# 3: Correlation


Chapter by Matthew Crump

Correlation does not equal causation

— Every Statistics and Research Methods Instructor Ever

In the last chapter we had some data. It was too much too look at and it didn’t make sense. So, we talked about how to look at the data visually using plots and histograms, and we talked about how to summarize lots of numbers so we could determine their central tendencies (sameness) and variability (differentness). And, all was well with the world.

Let’s not forget the big reason why we learned about descriptive statistics. The big reason is that we are interested in getting answers to questions using data.

If you are looking for a big theme to think about while you take this course, the theme is: how do we ask and answer questions using data?

For every section in this book, you should be connecting your inner monologue to this question, and asking yourself: How does what I am learning about help me answer questions with data? Advance warning: we know it is easy to forget this stuff when we dive into the details, and we will try to throw you a rope to help you out along the way…remember, we’re trying to answer questions with data.

We started Chapter two with some fake data on human happiness, remember? We imagined that we asked a bunch of people to tell us how happy they were, then we looked at the numbers they gave us. Let’s continue with this imaginary thought experiment.

What do you get when you ask people to use a number to describe how happy they are?
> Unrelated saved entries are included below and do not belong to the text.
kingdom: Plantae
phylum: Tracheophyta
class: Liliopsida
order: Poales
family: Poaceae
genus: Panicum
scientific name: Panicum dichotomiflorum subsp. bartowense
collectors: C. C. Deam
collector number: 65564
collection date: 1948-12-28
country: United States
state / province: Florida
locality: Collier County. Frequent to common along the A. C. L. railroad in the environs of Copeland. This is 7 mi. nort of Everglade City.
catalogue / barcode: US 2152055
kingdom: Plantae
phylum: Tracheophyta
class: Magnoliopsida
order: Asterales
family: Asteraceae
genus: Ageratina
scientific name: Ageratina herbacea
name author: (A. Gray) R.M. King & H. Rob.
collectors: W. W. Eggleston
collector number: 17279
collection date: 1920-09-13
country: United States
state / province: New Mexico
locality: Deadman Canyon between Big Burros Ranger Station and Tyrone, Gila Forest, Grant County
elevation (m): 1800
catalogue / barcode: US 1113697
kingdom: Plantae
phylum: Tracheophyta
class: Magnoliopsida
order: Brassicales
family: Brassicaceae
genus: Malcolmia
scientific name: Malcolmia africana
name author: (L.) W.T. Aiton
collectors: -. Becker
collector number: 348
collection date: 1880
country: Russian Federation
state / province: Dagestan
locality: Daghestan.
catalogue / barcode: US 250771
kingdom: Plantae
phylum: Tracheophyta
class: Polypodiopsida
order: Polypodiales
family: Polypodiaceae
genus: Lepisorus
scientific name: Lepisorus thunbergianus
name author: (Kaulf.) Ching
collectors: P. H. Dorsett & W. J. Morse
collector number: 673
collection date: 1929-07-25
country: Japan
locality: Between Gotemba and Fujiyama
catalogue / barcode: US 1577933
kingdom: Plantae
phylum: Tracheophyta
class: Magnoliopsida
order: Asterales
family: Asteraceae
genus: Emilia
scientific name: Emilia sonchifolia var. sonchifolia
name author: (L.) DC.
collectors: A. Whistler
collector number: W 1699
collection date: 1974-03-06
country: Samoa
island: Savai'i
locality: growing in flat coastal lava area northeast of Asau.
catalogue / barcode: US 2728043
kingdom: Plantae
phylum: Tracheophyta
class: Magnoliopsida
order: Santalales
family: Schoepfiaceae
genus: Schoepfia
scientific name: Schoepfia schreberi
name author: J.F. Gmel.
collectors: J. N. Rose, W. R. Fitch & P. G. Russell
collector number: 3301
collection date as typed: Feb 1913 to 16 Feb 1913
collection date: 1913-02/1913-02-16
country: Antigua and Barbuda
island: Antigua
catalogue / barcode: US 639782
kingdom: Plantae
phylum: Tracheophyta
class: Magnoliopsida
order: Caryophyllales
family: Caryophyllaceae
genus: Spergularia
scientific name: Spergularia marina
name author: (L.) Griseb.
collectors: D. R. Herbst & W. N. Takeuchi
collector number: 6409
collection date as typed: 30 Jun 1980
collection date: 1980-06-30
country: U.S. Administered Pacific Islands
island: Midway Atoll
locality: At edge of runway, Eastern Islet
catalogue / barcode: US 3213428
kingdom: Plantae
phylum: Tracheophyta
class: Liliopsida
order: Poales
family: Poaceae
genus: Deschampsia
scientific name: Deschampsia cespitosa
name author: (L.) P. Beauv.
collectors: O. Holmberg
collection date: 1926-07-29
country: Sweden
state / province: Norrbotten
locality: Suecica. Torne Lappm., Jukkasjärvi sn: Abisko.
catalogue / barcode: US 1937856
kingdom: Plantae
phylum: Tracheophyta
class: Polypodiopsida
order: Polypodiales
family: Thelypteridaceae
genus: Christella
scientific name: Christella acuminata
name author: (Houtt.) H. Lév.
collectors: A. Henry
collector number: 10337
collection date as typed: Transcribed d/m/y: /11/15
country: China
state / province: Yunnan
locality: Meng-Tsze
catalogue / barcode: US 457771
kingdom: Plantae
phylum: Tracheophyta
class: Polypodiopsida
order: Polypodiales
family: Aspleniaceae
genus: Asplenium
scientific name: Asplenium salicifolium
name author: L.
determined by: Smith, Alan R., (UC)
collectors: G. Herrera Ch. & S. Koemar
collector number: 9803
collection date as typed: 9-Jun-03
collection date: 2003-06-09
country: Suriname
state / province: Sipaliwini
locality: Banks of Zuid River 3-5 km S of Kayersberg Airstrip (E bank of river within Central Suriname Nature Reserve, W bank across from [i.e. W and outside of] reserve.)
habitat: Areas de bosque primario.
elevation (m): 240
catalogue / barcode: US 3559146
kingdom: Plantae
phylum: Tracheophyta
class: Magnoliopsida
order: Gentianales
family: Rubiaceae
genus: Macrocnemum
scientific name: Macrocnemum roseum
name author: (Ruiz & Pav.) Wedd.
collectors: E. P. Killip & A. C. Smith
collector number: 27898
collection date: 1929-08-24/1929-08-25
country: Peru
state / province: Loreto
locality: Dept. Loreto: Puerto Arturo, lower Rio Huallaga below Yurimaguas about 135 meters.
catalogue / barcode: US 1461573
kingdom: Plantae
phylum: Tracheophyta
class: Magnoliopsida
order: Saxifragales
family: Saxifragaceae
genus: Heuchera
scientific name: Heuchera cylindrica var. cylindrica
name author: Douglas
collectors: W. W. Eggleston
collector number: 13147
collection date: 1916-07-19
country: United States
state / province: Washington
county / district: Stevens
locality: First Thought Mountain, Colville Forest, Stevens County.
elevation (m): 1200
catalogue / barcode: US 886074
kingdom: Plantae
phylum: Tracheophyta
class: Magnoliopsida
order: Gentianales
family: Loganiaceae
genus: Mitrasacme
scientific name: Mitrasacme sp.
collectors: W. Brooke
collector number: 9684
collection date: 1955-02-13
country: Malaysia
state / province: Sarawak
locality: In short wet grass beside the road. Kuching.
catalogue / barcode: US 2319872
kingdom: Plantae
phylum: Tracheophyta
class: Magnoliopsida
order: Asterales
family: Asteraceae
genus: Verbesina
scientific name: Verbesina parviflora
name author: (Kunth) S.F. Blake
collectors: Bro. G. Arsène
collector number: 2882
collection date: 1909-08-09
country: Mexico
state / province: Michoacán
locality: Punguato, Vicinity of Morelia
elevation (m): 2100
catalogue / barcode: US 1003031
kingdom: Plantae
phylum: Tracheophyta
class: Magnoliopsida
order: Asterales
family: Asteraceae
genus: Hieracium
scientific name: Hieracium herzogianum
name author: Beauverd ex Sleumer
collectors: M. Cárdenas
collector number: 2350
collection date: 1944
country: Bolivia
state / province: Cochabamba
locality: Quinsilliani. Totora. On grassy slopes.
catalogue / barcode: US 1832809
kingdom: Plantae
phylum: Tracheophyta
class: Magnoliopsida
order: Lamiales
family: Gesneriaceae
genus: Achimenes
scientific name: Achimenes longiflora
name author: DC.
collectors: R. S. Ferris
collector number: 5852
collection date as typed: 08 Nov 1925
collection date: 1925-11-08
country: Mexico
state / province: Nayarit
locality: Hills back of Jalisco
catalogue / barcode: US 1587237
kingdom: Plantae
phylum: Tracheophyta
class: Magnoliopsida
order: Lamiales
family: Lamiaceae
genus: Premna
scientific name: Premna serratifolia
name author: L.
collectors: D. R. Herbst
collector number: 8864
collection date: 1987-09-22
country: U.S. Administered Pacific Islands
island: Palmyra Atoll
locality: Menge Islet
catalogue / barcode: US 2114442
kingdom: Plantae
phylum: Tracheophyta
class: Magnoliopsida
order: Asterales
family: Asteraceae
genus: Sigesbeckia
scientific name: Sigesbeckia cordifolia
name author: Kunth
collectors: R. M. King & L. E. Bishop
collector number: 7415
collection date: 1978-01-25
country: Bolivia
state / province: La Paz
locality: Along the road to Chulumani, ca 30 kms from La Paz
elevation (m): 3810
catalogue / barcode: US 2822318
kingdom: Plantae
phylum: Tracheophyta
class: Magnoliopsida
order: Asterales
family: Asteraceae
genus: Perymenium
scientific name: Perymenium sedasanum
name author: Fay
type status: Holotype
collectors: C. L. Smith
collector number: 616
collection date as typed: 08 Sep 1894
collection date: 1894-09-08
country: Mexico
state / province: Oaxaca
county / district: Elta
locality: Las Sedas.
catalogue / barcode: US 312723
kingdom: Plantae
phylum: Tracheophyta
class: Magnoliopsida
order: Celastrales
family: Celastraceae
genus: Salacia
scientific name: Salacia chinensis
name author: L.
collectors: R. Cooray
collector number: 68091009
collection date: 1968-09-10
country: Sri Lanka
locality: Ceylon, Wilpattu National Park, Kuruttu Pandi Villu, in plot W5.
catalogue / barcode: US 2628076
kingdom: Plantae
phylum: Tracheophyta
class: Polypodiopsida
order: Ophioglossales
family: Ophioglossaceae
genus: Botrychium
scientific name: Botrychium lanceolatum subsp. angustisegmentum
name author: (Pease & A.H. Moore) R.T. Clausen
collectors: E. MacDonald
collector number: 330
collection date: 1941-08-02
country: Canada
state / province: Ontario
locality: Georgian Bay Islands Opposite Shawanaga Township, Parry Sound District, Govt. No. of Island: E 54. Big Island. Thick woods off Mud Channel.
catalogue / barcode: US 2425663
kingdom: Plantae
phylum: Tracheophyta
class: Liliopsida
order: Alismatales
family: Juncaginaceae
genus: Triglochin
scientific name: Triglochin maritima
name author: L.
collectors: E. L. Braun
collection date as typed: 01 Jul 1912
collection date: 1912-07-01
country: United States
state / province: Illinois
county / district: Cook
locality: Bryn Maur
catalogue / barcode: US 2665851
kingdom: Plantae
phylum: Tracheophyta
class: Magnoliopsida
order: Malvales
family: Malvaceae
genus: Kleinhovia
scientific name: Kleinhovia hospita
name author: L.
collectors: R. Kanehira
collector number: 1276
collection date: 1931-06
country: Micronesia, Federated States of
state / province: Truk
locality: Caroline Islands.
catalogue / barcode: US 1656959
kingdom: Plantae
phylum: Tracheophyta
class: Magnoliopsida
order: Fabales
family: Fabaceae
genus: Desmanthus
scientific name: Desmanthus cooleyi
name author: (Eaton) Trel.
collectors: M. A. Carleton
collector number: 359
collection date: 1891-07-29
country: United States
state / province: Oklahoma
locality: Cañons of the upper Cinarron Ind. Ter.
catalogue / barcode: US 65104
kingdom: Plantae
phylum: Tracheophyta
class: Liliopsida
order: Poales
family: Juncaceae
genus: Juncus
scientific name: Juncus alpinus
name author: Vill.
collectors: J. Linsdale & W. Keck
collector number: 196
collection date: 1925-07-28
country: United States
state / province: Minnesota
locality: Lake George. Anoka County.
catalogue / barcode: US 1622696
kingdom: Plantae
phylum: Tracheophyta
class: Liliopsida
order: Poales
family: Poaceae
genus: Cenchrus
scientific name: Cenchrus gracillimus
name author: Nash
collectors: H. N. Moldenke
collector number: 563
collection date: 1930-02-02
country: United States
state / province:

A bunch of numbers. What kind of questions can you ask about those numbers? Well, you can look at the numbers and estimate their general properties as we already did. We would expect those numbers tell us some things we already know. There are different people, and different people are different amounts of happy. You’ve probably met some of those of really happy people, and really unhappy people, and you yourself probably have some amount of happiness. “Great, thanks Captain Obvious”.

Before moving on, you should also be skeptical of what the numbers might mean. For example, if you force people to give a number between 0-100 to rate their happiness, does this number truly reflect how happy that person is? Can a person know how happy they are? Does the question format bias how they give their answer? Is happiness even a real thing? These are all good questions about the validity of the construct (happiness itself) and the measure (numbers) you are using to quantify it. For now, though, we will side-step those very important questions, and assume that, happiness is a thing, and our measure of happiness measures something about how happy people are.

OK then, after we have measured some happiness, I bet you can think of some more pressing questions. For example, what causes happiness to go up or down. If you knew the causes of happiness what could you do? How about increase your own happiness; or, help people who are unhappy; or, better appreciate why Eeyore from Winnie the Pooh is unhappy; or, present valid scientific arguments that argue against incorrect claims about what causes happiness. A causal theory and understanding of happiness could be used for all of those things. How can we get there?

Imagine you were an alien observer. You arrived on earth and heard about this thing called happiness that people have. You want to know what causes happiness. You also discover that planet earth has lots of other things. Which of those things, you wonder, cause happiness? How would your alien-self get started on this big question.

As a person who has happiness, you might already have some hunches about what causes changes in happiness. For example things like: weather, friends, music, money, education, drugs, books, movies, beliefs, personality, color of your shoes, eyebrow length, number of cat’s you see per day, frequency of subway delay, a lifetime supply of chocolate, etcetera etcetera (as Willy Wonka would say), might all contribute to happiness in someway. There could be many different causes of happiness.